What is a coating?
In many engineering applications the role of a coating layer is a key factor for determining its performance. The concept consists on applying a superficial cover to the substrate (ground material). Such coating is typically a few microns and will determine the distinctive characteristics of the product.
Why to use coatings?
Different goals can be pursued when using engineering coatings: examples include preventing and controlling wear and friction in tribological applications or wear and resistance in structural mechanics; aiding in corrosion prevention for parts working in aggressive environments; as a deposition to repair surface damage. The applications are numerous but we will not extend further in that topic, even though the type of coating and its purpose can be different the basic concept is still the same, i.e. a base material that has a characteristic material in its surface.
Current problem in the design of coatings
The engineering coating technologies fight for its portion of a very competitive market, in such market minimizing development costs can make the difference on the road to success. Because creating prototypes and subsequent experiments to evaluate its behaviour can be not only a laborious and time consuming task but also fairly expensive other means to aid in the development without incurring in large costs should be considered.
In the past years the approach has shifted from more physical testing to virtual testing. Thus the physical testing only takes place as a final stage in order to verify assumptions and validate the models. Following such trend we currently propose to use finite element analysis (FEA) to assist on the first stages in the development of coated products and have an accurate estimation of its performance. Hence sparing in experimental trials, time and resources.
In the field of FEA Abaqus (Dassault Systèmes Simulia Corp.) has set a landmark because of its robust solvers, its capabilities and strength to solve non-linear problems and its cutting edge technology.
Abaqus includes features that can definitely help in the current hot topic. In Abaqus a functionality called skin allow for the creation of a very thin layers on top of a base material. These layers can have different material properties than the ground material. Typically, the properties of the coating/skin are the ones that will determine the distinctive properties of the product.
The generation of a skin is relatively simple process. You only need to select the surface where the skin wants to be generated. No further definition of how the surfaces are bonded to each other is required. The process where more details can be given to this layer comes when the material properties and thickness are assigned through the section assignment in the property module.
In order to illustrate the process I have picked from www.grabcad.com an insert from a milling tool. The latter is a typical product that often requires coating deposition to increase it mechanical properties and reduce friction hence increasing it performance.
Figure 1. Rendering of the tool including the golden inserts that were used in the current FE model. CAD model and renders obtained from https://grabcad.com/library/cutter-bodie-and-inserts-for-milling
The insert is subjected to a force created when cutting the material. Such force is only in one of the cutting corners. The bottom face is fixed in space.

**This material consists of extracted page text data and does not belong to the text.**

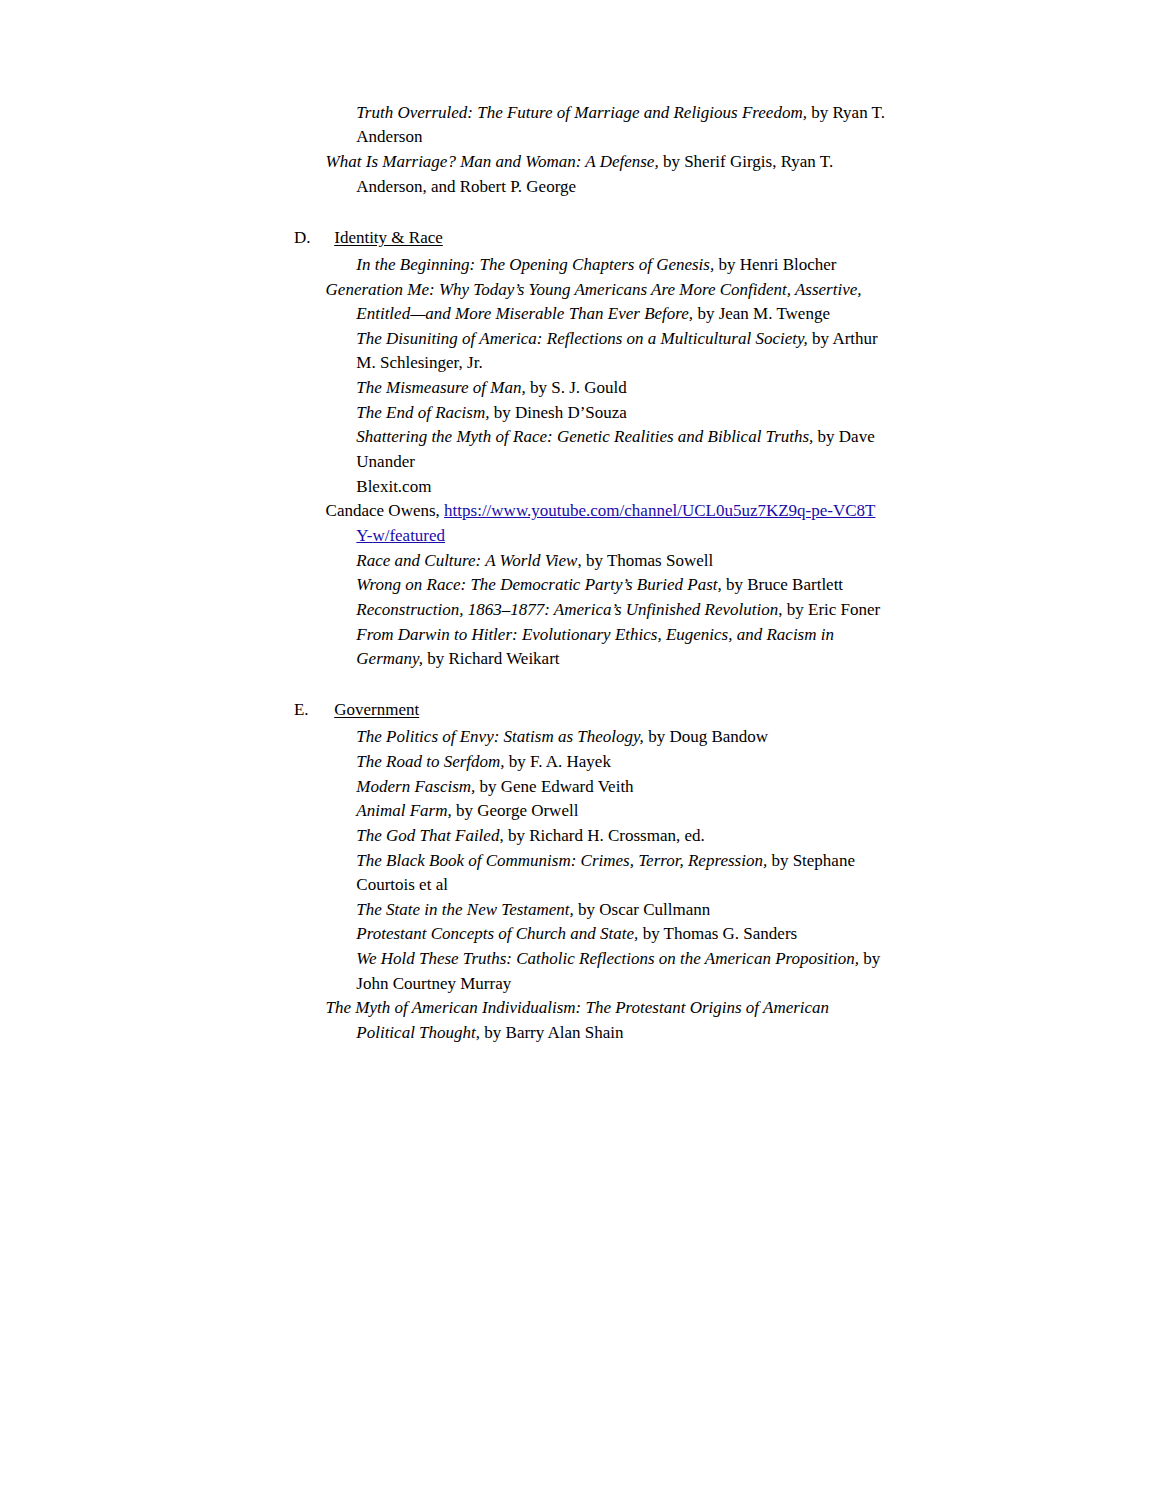Truth Overruled: The Future of Marriage and Religious Freedom, by Ryan T. Anderson
What Is Marriage? Man and Woman: A Defense, by Sherif Girgis, Ryan T. Anderson, and Robert P. George
D. Identity & Race
In the Beginning: The Opening Chapters of Genesis, by Henri Blocher
Generation Me: Why Today’s Young Americans Are More Confident, Assertive, Entitled—and More Miserable Than Ever Before, by Jean M. Twenge
The Disuniting of America: Reflections on a Multicultural Society, by Arthur M. Schlesinger, Jr.
The Mismeasure of Man, by S. J. Gould
The End of Racism, by Dinesh D’Souza
Shattering the Myth of Race: Genetic Realities and Biblical Truths, by Dave Unander
Blexit.com
Candace Owens, https://www.youtube.com/channel/UCL0u5uz7KZ9q-pe-VC8TY-w/featured
Race and Culture: A World View, by Thomas Sowell
Wrong on Race: The Democratic Party’s Buried Past, by Bruce Bartlett
Reconstruction, 1863–1877: America’s Unfinished Revolution, by Eric Foner
From Darwin to Hitler: Evolutionary Ethics, Eugenics, and Racism in Germany, by Richard Weikart
E. Government
The Politics of Envy: Statism as Theology, by Doug Bandow
The Road to Serfdom, by F. A. Hayek
Modern Fascism, by Gene Edward Veith
Animal Farm, by George Orwell
The God That Failed, by Richard H. Crossman, ed.
The Black Book of Communism: Crimes, Terror, Repression, by Stephane Courtois et al
The State in the New Testament, by Oscar Cullmann
Protestant Concepts of Church and State, by Thomas G. Sanders
We Hold These Truths: Catholic Reflections on the American Proposition, by John Courtney Murray
The Myth of American Individualism: The Protestant Origins of American Political Thought, by Barry Alan Shain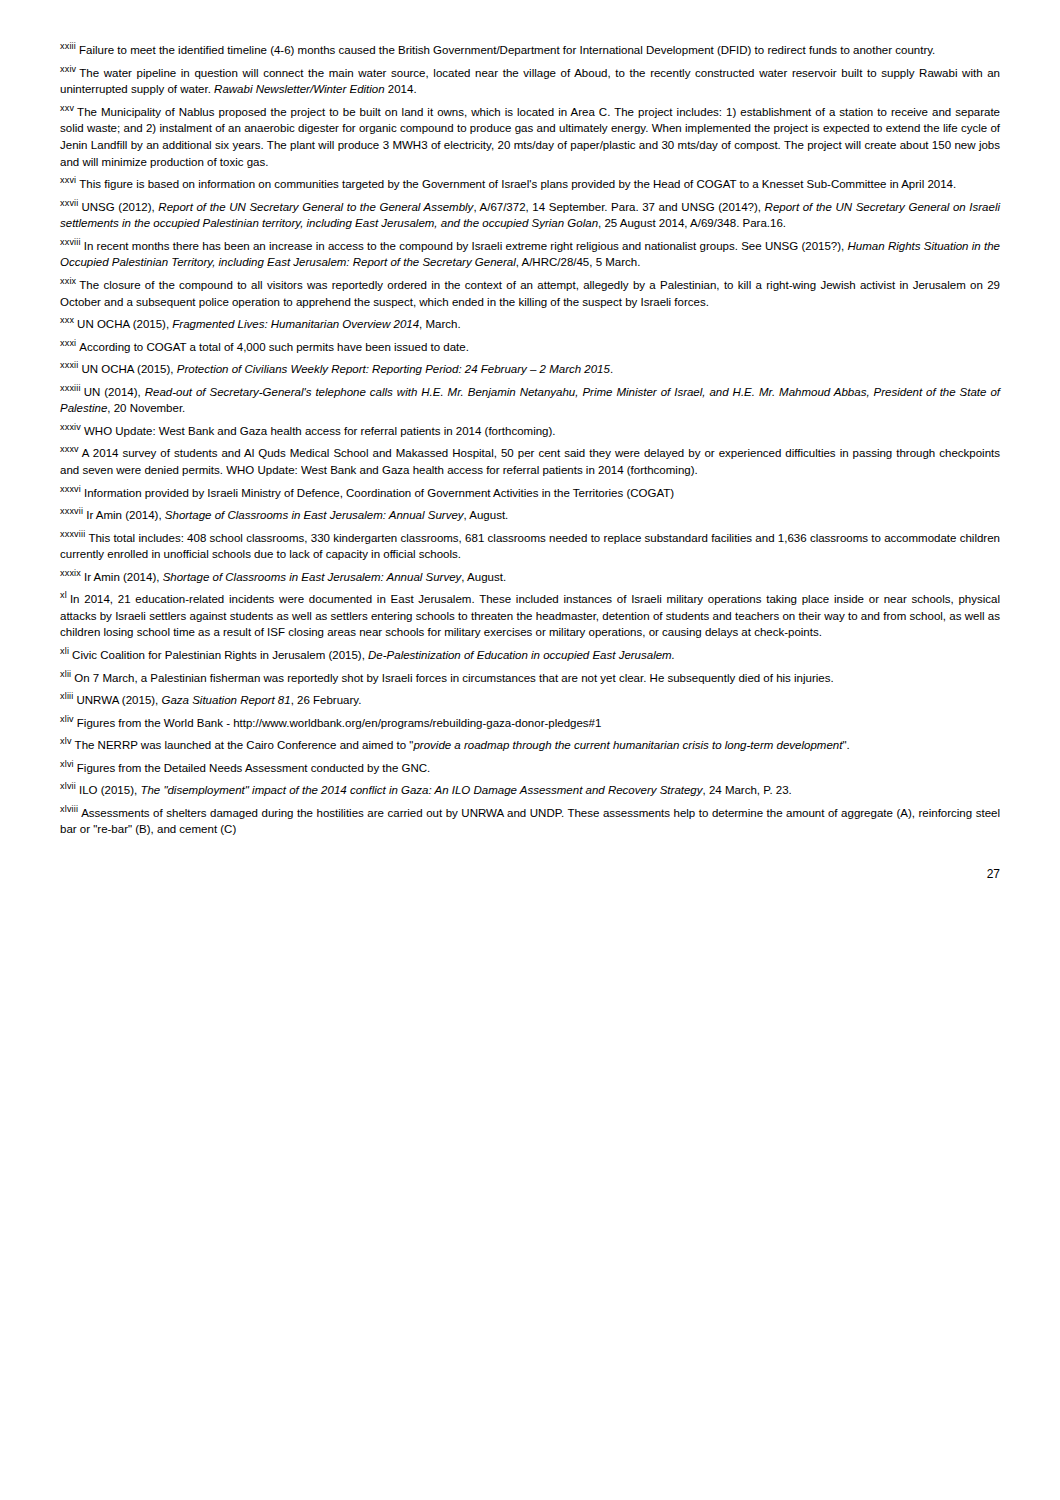xxiii Failure to meet the identified timeline (4-6) months caused the British Government/Department for International Development (DFID) to redirect funds to another country.
xxiv The water pipeline in question will connect the main water source, located near the village of Aboud, to the recently constructed water reservoir built to supply Rawabi with an uninterrupted supply of water. Rawabi Newsletter/Winter Edition 2014.
xxv The Municipality of Nablus proposed the project to be built on land it owns, which is located in Area C. The project includes: 1) establishment of a station to receive and separate solid waste; and 2) instalment of an anaerobic digester for organic compound to produce gas and ultimately energy. When implemented the project is expected to extend the life cycle of Jenin Landfill by an additional six years. The plant will produce 3 MWH3 of electricity, 20 mts/day of paper/plastic and 30 mts/day of compost. The project will create about 150 new jobs and will minimize production of toxic gas.
xxvi This figure is based on information on communities targeted by the Government of Israel's plans provided by the Head of COGAT to a Knesset Sub-Committee in April 2014.
xxvii UNSG (2012), Report of the UN Secretary General to the General Assembly, A/67/372, 14 September. Para. 37 and UNSG (2014?), Report of the UN Secretary General on Israeli settlements in the occupied Palestinian territory, including East Jerusalem, and the occupied Syrian Golan, 25 August 2014, A/69/348. Para.16.
xxviii In recent months there has been an increase in access to the compound by Israeli extreme right religious and nationalist groups. See UNSG (2015?), Human Rights Situation in the Occupied Palestinian Territory, including East Jerusalem: Report of the Secretary General, A/HRC/28/45, 5 March.
xxix The closure of the compound to all visitors was reportedly ordered in the context of an attempt, allegedly by a Palestinian, to kill a right-wing Jewish activist in Jerusalem on 29 October and a subsequent police operation to apprehend the suspect, which ended in the killing of the suspect by Israeli forces.
xxx UN OCHA (2015), Fragmented Lives: Humanitarian Overview 2014, March.
xxxi According to COGAT a total of 4,000 such permits have been issued to date.
xxxii UN OCHA (2015), Protection of Civilians Weekly Report: Reporting Period: 24 February – 2 March 2015.
xxxiii UN (2014), Read-out of Secretary-General's telephone calls with H.E. Mr. Benjamin Netanyahu, Prime Minister of Israel, and H.E. Mr. Mahmoud Abbas, President of the State of Palestine, 20 November.
xxxiv WHO Update: West Bank and Gaza health access for referral patients in 2014 (forthcoming).
xxxv A 2014 survey of students and Al Quds Medical School and Makassed Hospital, 50 per cent said they were delayed by or experienced difficulties in passing through checkpoints and seven were denied permits. WHO Update: West Bank and Gaza health access for referral patients in 2014 (forthcoming).
xxxvi Information provided by Israeli Ministry of Defence, Coordination of Government Activities in the Territories (COGAT)
xxxvii Ir Amin (2014), Shortage of Classrooms in East Jerusalem: Annual Survey, August.
xxxviii This total includes: 408 school classrooms, 330 kindergarten classrooms, 681 classrooms needed to replace substandard facilities and 1,636 classrooms to accommodate children currently enrolled in unofficial schools due to lack of capacity in official schools.
xxxix Ir Amin (2014), Shortage of Classrooms in East Jerusalem: Annual Survey, August.
xl In 2014, 21 education-related incidents were documented in East Jerusalem. These included instances of Israeli military operations taking place inside or near schools, physical attacks by Israeli settlers against students as well as settlers entering schools to threaten the headmaster, detention of students and teachers on their way to and from school, as well as children losing school time as a result of ISF closing areas near schools for military exercises or military operations, or causing delays at check-points.
xli Civic Coalition for Palestinian Rights in Jerusalem (2015), De-Palestinization of Education in occupied East Jerusalem.
xlii On 7 March, a Palestinian fisherman was reportedly shot by Israeli forces in circumstances that are not yet clear. He subsequently died of his injuries.
xliii UNRWA (2015), Gaza Situation Report 81, 26 February.
xliv Figures from the World Bank - http://www.worldbank.org/en/programs/rebuilding-gaza-donor-pledges#1
xlv The NERRP was launched at the Cairo Conference and aimed to "provide a roadmap through the current humanitarian crisis to long-term development".
xlvi Figures from the Detailed Needs Assessment conducted by the GNC.
xlvii ILO (2015), The "disemployment" impact of the 2014 conflict in Gaza: An ILO Damage Assessment and Recovery Strategy, 24 March, P. 23.
xlviii Assessments of shelters damaged during the hostilities are carried out by UNRWA and UNDP. These assessments help to determine the amount of aggregate (A), reinforcing steel bar or "re-bar" (B), and cement (C)
27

In this a simplified process milling process could be simulated.
For the current blog the focus was on the definition of the skin. Therefore a more detailed description will be given below.
Guideline to create a skin and assign material properties:
- Make sure you are in the Property module
- Select from the main menu bar Special > Skin > Create… and then select the surface of interest, holding “shift” to add multiple surfaces.
- Create a section of type shell Section > Create > Shell (Category) and Homogeneous (Type). In this stage you will be able to specify , among others, the thickness and the material properties.
- In order to have only the skins visible to assign the section from the drop down menu on the top bar select Skins and select all the skins that you are interested in.
You can select the full model if you have only one skin. Then click on Replace Selected and only the skins should be visible.
- Assign the section recently created: Assign > Section and click on the skin of interest. The skins have now the materials properties and thickness assigned.
In a simple and default view the part does not look like any coating has been applied, Figure 2.
Figure 2. Blank insert where a skin (green) has been created on top of the base material to simulate a coating. The figure shows that besides the difference in color the skin is not seen as extra thickness.
However, the fact that the skin is not clearly observed is only a visualization effect. By rendering the thickness of shells the coating can be observed, Figures 3-4.
Figure 3. Close up where the rendered thickness can be observed. Notice that now the green layer has a thickness that was not observed before.
Figure 4. Detailed from the bottom showing the thickness of the coating layer. The green skin has a uniform thickness that can be clearly distinguished from the bottom view.
When talking about the elements to mesh the skin it needs to be said that the skin cannot be meshed individually. Abaqus will generate elements with nodes coincident with the nodes from the underlying material, Figure 5.
Figure 5. Elements created on the skin; they have the same shape of the underlying element. The user has control over those elements only by changing the elements of the base material.
The elements that can be used to discretize the skin can either be shell or membranes with the latter having no stiffness in bending.
Now you are ready to continue with the model definition and later run the analysis. Figure 6 shows an example when a force was applied on one of the corners of the insert simulating a machining process.
Figure 6. Particular stresses on the base material and on the coating.